I have seen male psych nurses reach into women’s tops to grab (illicit) cigarettes without a second thought for touching “consumers’” genital areas, seen three psych nurses drag a patient who worked nights into seclusion for refusing sleeping pills administered at 11pm to “help her form a routine”. I saw her resulting bruises.
I have seen psych nurses telling patients that “Temazapan isn’t addictive” – if they thought it was addictive, they might not take it. I’ve seen psych nurses tell a voluntary patient who lost a baby that she wouldn’t be allowed to leave if she didn’t stop crying, and joke later about restraining her. Would you trust mental health workers if you had been put in restraints as a punishment for crying after a miscarriage?

A man was collected from work by police for missing an appointment – because of work. The staff kept him in hospital to “stabilize” him for six weeks whilst he lost his job and his home.

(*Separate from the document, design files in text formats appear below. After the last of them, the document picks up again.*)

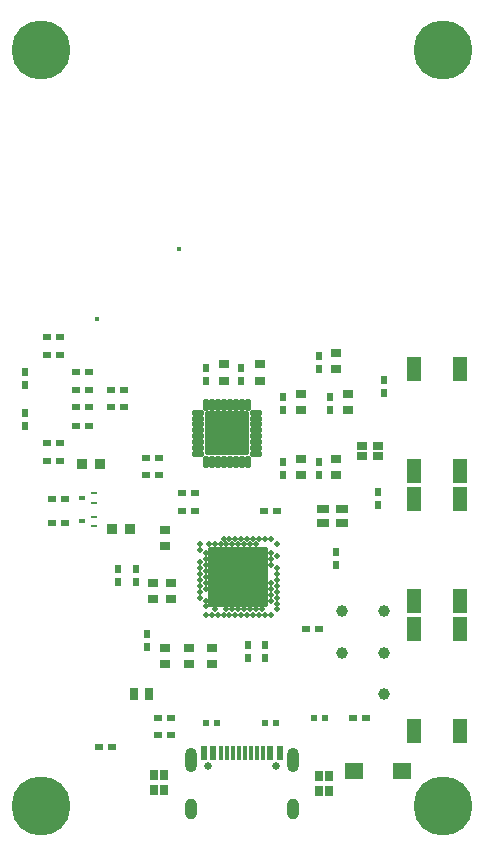
<source format=gts>
G04 #@! TF.GenerationSoftware,KiCad,Pcbnew,9.0.3*
G04 #@! TF.CreationDate,2025-07-25T19:12:18-07:00*
G04 #@! TF.ProjectId,kikard,6b696b61-7264-42e6-9b69-6361645f7063,rev?*
G04 #@! TF.SameCoordinates,Original*
G04 #@! TF.FileFunction,Soldermask,Top*
G04 #@! TF.FilePolarity,Negative*
%FSLAX46Y46*%
G04 Gerber Fmt 4.6, Leading zero omitted, Abs format (unit mm)*
G04 Created by KiCad (PCBNEW 9.0.3) date 2025-07-25 19:12:18*
%MOMM*%
%LPD*%
G01*
G04 APERTURE LIST*
G04 Aperture macros list*
%AMRoundRect*
0 Rectangle with rounded corners*
0 $1 Rounding radius*
0 $2 $3 $4 $5 $6 $7 $8 $9 X,Y pos of 4 corners*
0 Add a 4 corners polygon primitive as box body*
4,1,4,$2,$3,$4,$5,$6,$7,$8,$9,$2,$3,0*
0 Add four circle primitives for the rounded corners*
1,1,$1+$1,$2,$3*
1,1,$1+$1,$4,$5*
1,1,$1+$1,$6,$7*
1,1,$1+$1,$8,$9*
0 Add four rect primitives between the rounded corners*
20,1,$1+$1,$2,$3,$4,$5,0*
20,1,$1+$1,$4,$5,$6,$7,0*
20,1,$1+$1,$6,$7,$8,$9,0*
20,1,$1+$1,$8,$9,$2,$3,0*%
G04 Aperture macros list end*
%ADD10R,0.540000X0.790000*%
%ADD11R,0.790000X0.540000*%
%ADD12R,0.900000X0.800000*%
%ADD13R,0.810000X0.860000*%
%ADD14R,0.490000X0.290000*%
%ADD15R,0.490000X0.430000*%
%ADD16C,5.000000*%
%ADD17R,1.100000X0.800000*%
%ADD18R,0.570000X0.540000*%
%ADD19RoundRect,0.058000X0.464000X0.174000X-0.464000X0.174000X-0.464000X-0.174000X0.464000X-0.174000X0*%
%ADD20RoundRect,0.058000X0.174000X0.464000X-0.174000X0.464000X-0.174000X-0.464000X0.174000X-0.464000X0*%
%ADD21RoundRect,0.102000X1.750000X1.750000X-1.750000X1.750000X-1.750000X-1.750000X1.750000X-1.750000X0*%
%ADD22C,1.000000*%
%ADD23R,0.700000X0.900000*%
%ADD24R,0.860000X0.800000*%
%ADD25R,1.530000X1.360000*%
%ADD26C,0.400000*%
%ADD27R,1.200000X2.000000*%
%ADD28R,0.800000X1.000000*%
%ADD29R,0.850000X0.700000*%
%ADD30C,0.650000*%
%ADD31O,1.000000X2.100000*%
%ADD32O,1.000000X1.800000*%
%ADD33R,0.600000X1.150000*%
%ADD34R,0.300000X1.150000*%
%ADD35RoundRect,0.102000X-2.425000X-2.425000X2.425000X-2.425000X2.425000X2.425000X-2.425000X2.425000X0*%
%ADD36C,0.479000*%
%ADD37C,0.500000*%
%ADD38C,0.250000*%
G04 APERTURE END LIST*
D10*
X150500000Y-119500000D03*
X150500000Y-118400000D03*
D11*
X141900000Y-102500000D03*
X143000000Y-102500000D03*
D12*
X147500000Y-118600000D03*
X147500000Y-120000000D03*
D11*
X133500000Y-102780000D03*
X134600000Y-102780000D03*
D13*
X139000000Y-108500000D03*
X140500000Y-108500000D03*
D12*
X159000000Y-97100000D03*
X159000000Y-98500000D03*
D14*
X137500000Y-108300000D03*
X137500000Y-107500000D03*
D15*
X136440000Y-107900000D03*
D11*
X138900000Y-96750000D03*
X140000000Y-96750000D03*
X144900000Y-107000000D03*
X146000000Y-107000000D03*
D10*
X156500000Y-104000000D03*
X156500000Y-102900000D03*
X141000000Y-111900000D03*
X141000000Y-113000000D03*
D16*
X167000000Y-132000000D03*
D10*
X147000000Y-94900000D03*
X147000000Y-96000000D03*
D17*
X156900000Y-108010000D03*
X158500000Y-108000000D03*
X158500000Y-106850000D03*
X156900000Y-106860000D03*
D11*
X134600000Y-101280000D03*
X133500000Y-101280000D03*
D18*
X156140000Y-124500000D03*
X157000000Y-124500000D03*
D11*
X146000000Y-105500000D03*
X144900000Y-105500000D03*
X144000000Y-124500000D03*
X142900000Y-124500000D03*
D19*
X151185000Y-102185000D03*
X151185000Y-101685000D03*
X151185000Y-101185000D03*
X151185000Y-100685000D03*
X151185000Y-100185000D03*
X151185000Y-99685000D03*
X151185000Y-99185000D03*
X151185000Y-98685000D03*
D20*
X150500000Y-98000000D03*
X150000000Y-98000000D03*
X149500000Y-98000000D03*
X149000000Y-98000000D03*
X148500000Y-98000000D03*
X148000000Y-98000000D03*
X147500000Y-98000000D03*
X147000000Y-98000000D03*
D19*
X146315000Y-98685000D03*
X146315000Y-99185000D03*
X146315000Y-99685000D03*
X146315000Y-100185000D03*
X146315000Y-100685000D03*
X146315000Y-101185000D03*
X146315000Y-101685000D03*
X146315000Y-102185000D03*
D20*
X147000000Y-102870000D03*
X147500000Y-102870000D03*
X148000000Y-102870000D03*
X148500000Y-102870000D03*
X149000000Y-102870000D03*
X149500000Y-102870000D03*
X150000000Y-102870000D03*
X150500000Y-102870000D03*
D21*
X148750000Y-100435000D03*
D10*
X157500000Y-97400000D03*
X157500000Y-98500000D03*
D22*
X158500000Y-119000000D03*
D23*
X142550000Y-129350000D03*
X142550000Y-130650000D03*
X143450000Y-129350000D03*
X143450000Y-130650000D03*
D10*
X149950000Y-94900000D03*
X149950000Y-96000000D03*
D24*
X142500000Y-114500000D03*
X142500000Y-113100000D03*
D10*
X139500000Y-111900000D03*
X139500000Y-113000000D03*
D22*
X162000000Y-122500000D03*
D11*
X134600000Y-92280000D03*
X133500000Y-92280000D03*
D23*
X156500000Y-129430000D03*
X156500000Y-130730000D03*
X157400000Y-129430000D03*
X157400000Y-130730000D03*
D11*
X144000000Y-126000000D03*
X142900000Y-126000000D03*
X156500000Y-117000000D03*
X155400000Y-117000000D03*
X136000000Y-99780000D03*
X137100000Y-99780000D03*
D25*
X159460000Y-129000000D03*
X163540000Y-129000000D03*
D11*
X153000000Y-107000000D03*
X151900000Y-107000000D03*
D26*
X137700000Y-90800000D03*
X144700000Y-84800000D03*
D10*
X153500000Y-97400000D03*
X153500000Y-98500000D03*
D16*
X133000000Y-68000000D03*
D27*
X164550000Y-114600000D03*
X164550000Y-106000000D03*
X168450000Y-114600000D03*
X168450000Y-106000000D03*
D22*
X158500000Y-115500000D03*
D18*
X152000000Y-125000000D03*
X152860000Y-125000000D03*
D10*
X156500000Y-93900000D03*
X156500000Y-95000000D03*
D28*
X142100000Y-122500000D03*
X140900000Y-122500000D03*
D27*
X164550000Y-125600000D03*
X164550000Y-117000000D03*
X168450000Y-125600000D03*
X168450000Y-117000000D03*
D24*
X144000000Y-113100000D03*
X144000000Y-114500000D03*
D18*
X147860000Y-125000000D03*
X147000000Y-125000000D03*
D12*
X158000000Y-93600000D03*
X158000000Y-95000000D03*
D29*
X160200000Y-102400000D03*
X161500000Y-102400000D03*
X161500000Y-101500000D03*
X160200000Y-101500000D03*
D30*
X147110000Y-128615000D03*
X152890000Y-128615000D03*
D31*
X145680000Y-128115000D03*
X154320000Y-128115000D03*
D32*
X145680000Y-132265000D03*
X154320000Y-132265000D03*
D33*
X146800000Y-127545000D03*
X147600000Y-127545000D03*
D34*
X148750000Y-127545000D03*
X149750000Y-127545000D03*
X150250000Y-127545000D03*
X151250000Y-127545000D03*
D33*
X153200000Y-127545000D03*
X152400000Y-127545000D03*
D34*
X151750000Y-127545000D03*
X150750000Y-127545000D03*
X149250000Y-127545000D03*
X148250000Y-127545000D03*
D11*
X138900000Y-98250000D03*
X140000000Y-98250000D03*
D12*
X143500000Y-108600000D03*
X143500000Y-110000000D03*
D22*
X162000000Y-119000000D03*
D10*
X142000000Y-117400000D03*
X142000000Y-118500000D03*
X162000000Y-95900000D03*
X162000000Y-97000000D03*
D16*
X167000000Y-68000000D03*
D11*
X136000000Y-98250000D03*
X137100000Y-98250000D03*
X159450000Y-124500000D03*
X160550000Y-124500000D03*
D27*
X164550000Y-103600000D03*
X164550000Y-95000000D03*
X168450000Y-103600000D03*
X168450000Y-95000000D03*
D14*
X137500000Y-106300000D03*
X137500000Y-105500000D03*
D15*
X136440000Y-105900000D03*
D11*
X133900000Y-108000000D03*
X135000000Y-108000000D03*
D12*
X148500000Y-94600000D03*
X148500000Y-96000000D03*
D22*
X162000000Y-115500000D03*
D10*
X152000000Y-119500000D03*
X152000000Y-118400000D03*
D12*
X143500000Y-120000000D03*
X143500000Y-118600000D03*
D11*
X141900000Y-104000000D03*
X143000000Y-104000000D03*
D12*
X158000000Y-104000000D03*
X158000000Y-102600000D03*
D13*
X136500000Y-103000000D03*
X138000000Y-103000000D03*
D10*
X131600000Y-95230000D03*
X131600000Y-96330000D03*
D12*
X155000000Y-97100000D03*
X155000000Y-98500000D03*
D11*
X137900000Y-127000000D03*
X139000000Y-127000000D03*
D10*
X131600000Y-98680000D03*
X131600000Y-99780000D03*
D11*
X133900000Y-106000000D03*
X135000000Y-106000000D03*
X134600000Y-93780000D03*
X133500000Y-93780000D03*
D10*
X153500000Y-104000000D03*
X153500000Y-102900000D03*
D12*
X155000000Y-104000000D03*
X155000000Y-102600000D03*
X145500000Y-120000000D03*
X145500000Y-118600000D03*
D10*
X161500000Y-106500000D03*
X161500000Y-105400000D03*
D12*
X151500000Y-94600000D03*
X151500000Y-96000000D03*
D11*
X137100000Y-96750000D03*
X136000000Y-96750000D03*
D10*
X158000000Y-110450000D03*
X158000000Y-111550000D03*
D11*
X136000000Y-95280000D03*
X137100000Y-95280000D03*
D35*
X149700000Y-112600000D03*
D36*
X148450000Y-109350000D03*
X148950000Y-109350000D03*
X149450000Y-109350000D03*
X149950000Y-109350000D03*
X150450000Y-109350000D03*
X150950000Y-109350000D03*
X151450000Y-109350000D03*
X151950000Y-109350000D03*
X152450000Y-109350000D03*
X152950000Y-114850000D03*
X146950000Y-115100000D03*
X147700000Y-115350000D03*
X148700000Y-115350000D03*
X149200000Y-115350000D03*
X149700000Y-115350000D03*
X150200000Y-115350000D03*
X150700000Y-115350000D03*
X151200000Y-115350000D03*
X151700000Y-115350000D03*
X152950000Y-115350000D03*
X146950000Y-115850000D03*
X147450000Y-115850000D03*
X147950000Y-115850000D03*
X148450000Y-115850000D03*
X148950000Y-115850000D03*
X149450000Y-115850000D03*
X149950000Y-115850000D03*
X150450000Y-115850000D03*
X150950000Y-115850000D03*
X151450000Y-115850000D03*
X151950000Y-115850000D03*
X152450000Y-115850000D03*
X146450000Y-109850000D03*
X147200000Y-109850000D03*
X147700000Y-109850000D03*
X148200000Y-109850000D03*
X148700000Y-109850000D03*
X149200000Y-109850000D03*
X149700000Y-109850000D03*
X150200000Y-109850000D03*
X150700000Y-109850000D03*
X151200000Y-109850000D03*
X152950000Y-109850000D03*
X146450000Y-110350000D03*
X146950000Y-110600000D03*
X152450000Y-110600000D03*
X152950000Y-110850000D03*
X146950000Y-111100000D03*
X152450000Y-111100000D03*
X146450000Y-111350000D03*
X146950000Y-111600000D03*
X152450000Y-111600000D03*
X146450000Y-111850000D03*
X152950000Y-111850000D03*
X146950000Y-112100000D03*
X146450000Y-112350000D03*
X152950000Y-112350000D03*
X146950000Y-112600000D03*
X146450000Y-112850000D03*
X152950000Y-112850000D03*
X146950000Y-113100000D03*
X152450000Y-113100000D03*
X146450000Y-113350000D03*
X152950000Y-113350000D03*
X146950000Y-113600000D03*
X152450000Y-113600000D03*
X146450000Y-113850000D03*
X152950000Y-113850000D03*
X152450000Y-114100000D03*
X146450000Y-114350000D03*
X152950000Y-114350000D03*
X146950000Y-114600000D03*
X152450000Y-114600000D03*
D16*
X133000000Y-132000000D03*
D37*
X161500000Y-101500000D03*
X160200000Y-102400000D03*
D38*
X148200000Y-109850000D03*
X147700000Y-115350000D03*
X146950000Y-111100000D03*
X152450000Y-110600000D03*
X146450000Y-110350000D03*
X152450000Y-111600000D03*
X149700000Y-115350000D03*
X148450000Y-115850000D03*
X146450000Y-112850000D03*
X152450000Y-113600000D03*
X152450000Y-113100000D03*
X151700000Y-115350000D03*
X150700000Y-115350000D03*
X149200000Y-115350000D03*
X148700000Y-115350000D03*
X151200000Y-115350000D03*
M02*

</source>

Would you leave hospital feeling more “stable” after that “treatment”?

That was a small selection from hundreds of stories. My own litany of complaints involves being medicated and sent home to rot, doctors believing the tormentor, ignoring their own paperwork that says don’t talk to this man, administering involuntary doses. What I needed, and eventually got elsewhere, was help to leave.

Nothing is simple, certainly not mental illness. But the “dose those lying psychos up with tranquilizers and blame their insanity for their objections to our treatment” strategy practised by mental health workers in NSW is degrading and pointless. These practices certainly do NOT need any more beds funded.